--- EXERCISE INSTRUCTIONS ---
Rewrite the items from the very beginning through the line containing "Reading right to" as a numbered list, skipping any blank lines.

......

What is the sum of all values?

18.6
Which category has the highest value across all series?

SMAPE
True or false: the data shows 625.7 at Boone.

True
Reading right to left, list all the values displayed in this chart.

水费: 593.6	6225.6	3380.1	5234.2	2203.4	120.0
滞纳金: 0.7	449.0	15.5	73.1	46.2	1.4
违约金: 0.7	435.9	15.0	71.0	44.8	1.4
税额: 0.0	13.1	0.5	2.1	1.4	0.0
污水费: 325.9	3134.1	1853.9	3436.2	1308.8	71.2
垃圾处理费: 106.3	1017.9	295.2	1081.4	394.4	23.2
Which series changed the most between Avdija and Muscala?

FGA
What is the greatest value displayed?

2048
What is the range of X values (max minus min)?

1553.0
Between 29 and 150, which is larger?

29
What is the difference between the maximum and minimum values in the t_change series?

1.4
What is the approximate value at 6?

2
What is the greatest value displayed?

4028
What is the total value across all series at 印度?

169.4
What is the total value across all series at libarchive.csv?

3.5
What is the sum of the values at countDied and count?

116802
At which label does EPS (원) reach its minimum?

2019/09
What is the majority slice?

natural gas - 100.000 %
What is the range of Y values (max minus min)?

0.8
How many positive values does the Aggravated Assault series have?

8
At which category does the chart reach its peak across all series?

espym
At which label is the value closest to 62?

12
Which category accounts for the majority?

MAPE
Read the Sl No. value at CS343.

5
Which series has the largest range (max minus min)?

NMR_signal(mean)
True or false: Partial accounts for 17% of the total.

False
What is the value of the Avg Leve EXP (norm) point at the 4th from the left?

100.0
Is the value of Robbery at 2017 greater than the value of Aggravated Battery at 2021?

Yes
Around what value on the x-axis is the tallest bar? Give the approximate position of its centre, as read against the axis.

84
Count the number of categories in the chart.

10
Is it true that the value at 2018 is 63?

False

......

--- EXPECTED ANSWER ---
1. What is the sum of all values?
2. 18.6
3. Which category has the highest value across all series?
4. SMAPE
5. True or false: the data shows 625.7 at Boone.
6. True
7. Reading right to left, list all the values displayed in this chart.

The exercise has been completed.